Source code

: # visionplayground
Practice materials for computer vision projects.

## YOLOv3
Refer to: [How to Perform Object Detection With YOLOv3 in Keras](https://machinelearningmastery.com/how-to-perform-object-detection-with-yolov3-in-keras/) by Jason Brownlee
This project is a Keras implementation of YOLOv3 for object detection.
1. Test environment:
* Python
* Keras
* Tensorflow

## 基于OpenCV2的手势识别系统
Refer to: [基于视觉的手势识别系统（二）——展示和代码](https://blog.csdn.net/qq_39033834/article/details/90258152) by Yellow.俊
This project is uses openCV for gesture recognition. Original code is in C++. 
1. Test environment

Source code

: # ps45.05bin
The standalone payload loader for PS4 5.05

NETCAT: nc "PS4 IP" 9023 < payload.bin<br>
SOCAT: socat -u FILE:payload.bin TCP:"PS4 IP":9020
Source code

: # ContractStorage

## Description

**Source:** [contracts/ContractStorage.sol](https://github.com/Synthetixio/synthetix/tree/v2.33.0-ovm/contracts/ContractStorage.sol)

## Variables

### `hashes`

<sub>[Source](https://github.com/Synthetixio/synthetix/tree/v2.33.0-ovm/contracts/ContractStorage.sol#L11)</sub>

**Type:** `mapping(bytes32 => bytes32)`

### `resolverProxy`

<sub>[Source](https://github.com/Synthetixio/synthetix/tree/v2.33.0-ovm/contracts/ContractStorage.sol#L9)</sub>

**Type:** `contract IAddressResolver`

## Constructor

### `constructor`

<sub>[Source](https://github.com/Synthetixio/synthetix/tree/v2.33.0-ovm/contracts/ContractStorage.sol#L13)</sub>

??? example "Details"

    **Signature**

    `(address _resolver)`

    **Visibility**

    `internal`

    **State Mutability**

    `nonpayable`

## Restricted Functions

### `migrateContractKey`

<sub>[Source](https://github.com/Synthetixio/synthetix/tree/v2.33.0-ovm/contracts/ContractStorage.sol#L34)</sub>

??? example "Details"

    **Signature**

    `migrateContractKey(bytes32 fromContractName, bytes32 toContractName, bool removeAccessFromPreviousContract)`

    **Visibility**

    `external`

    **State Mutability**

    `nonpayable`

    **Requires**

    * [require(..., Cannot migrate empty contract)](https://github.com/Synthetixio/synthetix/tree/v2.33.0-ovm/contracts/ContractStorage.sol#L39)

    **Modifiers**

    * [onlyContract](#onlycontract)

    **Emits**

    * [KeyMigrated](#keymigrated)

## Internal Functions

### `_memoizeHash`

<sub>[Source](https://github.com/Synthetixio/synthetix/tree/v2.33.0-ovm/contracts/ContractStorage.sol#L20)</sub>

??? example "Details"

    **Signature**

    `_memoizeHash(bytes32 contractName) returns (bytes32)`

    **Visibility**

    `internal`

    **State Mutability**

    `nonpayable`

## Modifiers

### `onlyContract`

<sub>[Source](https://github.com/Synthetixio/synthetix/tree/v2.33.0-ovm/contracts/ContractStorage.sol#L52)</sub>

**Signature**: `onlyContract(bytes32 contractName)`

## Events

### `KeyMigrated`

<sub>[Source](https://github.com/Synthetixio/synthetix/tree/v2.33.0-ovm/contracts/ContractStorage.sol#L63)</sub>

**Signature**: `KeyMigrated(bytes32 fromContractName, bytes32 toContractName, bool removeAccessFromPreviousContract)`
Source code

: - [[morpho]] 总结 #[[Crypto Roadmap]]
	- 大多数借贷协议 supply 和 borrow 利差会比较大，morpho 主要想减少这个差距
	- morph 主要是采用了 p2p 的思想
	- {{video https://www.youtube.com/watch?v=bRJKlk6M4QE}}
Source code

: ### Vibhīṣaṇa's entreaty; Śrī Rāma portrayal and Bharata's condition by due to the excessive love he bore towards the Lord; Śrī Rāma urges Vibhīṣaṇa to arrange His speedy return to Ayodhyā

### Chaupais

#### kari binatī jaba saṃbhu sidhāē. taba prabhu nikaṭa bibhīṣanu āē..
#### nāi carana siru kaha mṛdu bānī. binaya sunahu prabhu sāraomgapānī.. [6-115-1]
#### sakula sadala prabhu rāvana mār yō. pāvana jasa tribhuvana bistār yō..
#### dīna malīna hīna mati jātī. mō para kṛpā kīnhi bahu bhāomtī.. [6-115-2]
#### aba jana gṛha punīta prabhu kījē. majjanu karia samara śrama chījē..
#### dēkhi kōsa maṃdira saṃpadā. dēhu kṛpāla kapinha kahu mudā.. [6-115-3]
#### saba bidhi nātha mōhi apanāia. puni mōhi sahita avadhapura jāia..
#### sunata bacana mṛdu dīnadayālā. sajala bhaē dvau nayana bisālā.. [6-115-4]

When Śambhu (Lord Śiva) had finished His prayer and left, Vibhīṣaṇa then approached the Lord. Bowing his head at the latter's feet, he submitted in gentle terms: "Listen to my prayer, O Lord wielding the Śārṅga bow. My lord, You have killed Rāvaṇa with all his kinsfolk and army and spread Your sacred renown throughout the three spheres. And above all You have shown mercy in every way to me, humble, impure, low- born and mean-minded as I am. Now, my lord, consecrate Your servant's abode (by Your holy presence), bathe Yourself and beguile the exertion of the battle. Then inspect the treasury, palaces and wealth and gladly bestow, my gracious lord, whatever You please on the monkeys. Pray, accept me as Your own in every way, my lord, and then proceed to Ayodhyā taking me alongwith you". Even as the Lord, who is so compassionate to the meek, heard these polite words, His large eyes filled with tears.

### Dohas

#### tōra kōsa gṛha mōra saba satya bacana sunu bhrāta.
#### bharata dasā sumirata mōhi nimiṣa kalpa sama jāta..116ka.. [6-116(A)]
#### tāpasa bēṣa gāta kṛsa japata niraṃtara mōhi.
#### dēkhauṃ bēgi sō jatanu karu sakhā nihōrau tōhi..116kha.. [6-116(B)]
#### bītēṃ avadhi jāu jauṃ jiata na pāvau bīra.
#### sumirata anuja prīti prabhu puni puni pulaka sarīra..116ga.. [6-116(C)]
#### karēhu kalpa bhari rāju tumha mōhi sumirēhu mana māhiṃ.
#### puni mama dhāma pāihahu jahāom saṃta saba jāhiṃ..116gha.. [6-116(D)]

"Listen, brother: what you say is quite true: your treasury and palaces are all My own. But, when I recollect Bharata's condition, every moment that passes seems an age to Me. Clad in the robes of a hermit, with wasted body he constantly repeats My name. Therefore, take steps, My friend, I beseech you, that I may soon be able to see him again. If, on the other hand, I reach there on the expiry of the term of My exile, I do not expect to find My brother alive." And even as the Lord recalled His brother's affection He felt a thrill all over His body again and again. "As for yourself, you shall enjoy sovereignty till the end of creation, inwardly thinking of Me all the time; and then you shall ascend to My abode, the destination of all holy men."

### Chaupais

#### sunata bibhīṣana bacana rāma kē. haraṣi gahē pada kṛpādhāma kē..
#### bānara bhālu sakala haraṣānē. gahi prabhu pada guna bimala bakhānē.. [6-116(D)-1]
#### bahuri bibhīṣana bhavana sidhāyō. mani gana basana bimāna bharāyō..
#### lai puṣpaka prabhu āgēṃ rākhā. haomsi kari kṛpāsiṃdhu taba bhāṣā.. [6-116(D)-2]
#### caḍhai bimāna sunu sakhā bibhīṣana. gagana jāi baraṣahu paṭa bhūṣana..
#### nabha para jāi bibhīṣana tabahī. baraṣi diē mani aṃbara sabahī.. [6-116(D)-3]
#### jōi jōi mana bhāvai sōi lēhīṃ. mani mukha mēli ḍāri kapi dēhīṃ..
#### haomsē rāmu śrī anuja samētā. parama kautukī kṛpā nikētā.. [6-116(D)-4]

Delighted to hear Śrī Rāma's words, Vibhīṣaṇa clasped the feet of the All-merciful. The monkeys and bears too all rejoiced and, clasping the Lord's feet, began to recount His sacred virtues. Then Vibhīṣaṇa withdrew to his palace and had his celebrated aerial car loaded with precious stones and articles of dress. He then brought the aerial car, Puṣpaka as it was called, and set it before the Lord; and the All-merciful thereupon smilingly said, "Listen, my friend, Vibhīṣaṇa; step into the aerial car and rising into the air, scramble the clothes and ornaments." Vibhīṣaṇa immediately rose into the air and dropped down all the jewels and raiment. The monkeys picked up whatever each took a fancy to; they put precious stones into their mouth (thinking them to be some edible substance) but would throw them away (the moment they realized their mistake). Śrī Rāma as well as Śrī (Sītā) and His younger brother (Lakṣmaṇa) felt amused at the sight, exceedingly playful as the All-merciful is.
__________________________________________________
_Request_. Each line that includes the string "migrateContractKey" should be copied from the data.

_Task result_.
### `migrateContractKey`
    `migrateContractKey(bytes32 fromContractName, bytes32 toContractName, bool removeAccessFromPreviousContract)`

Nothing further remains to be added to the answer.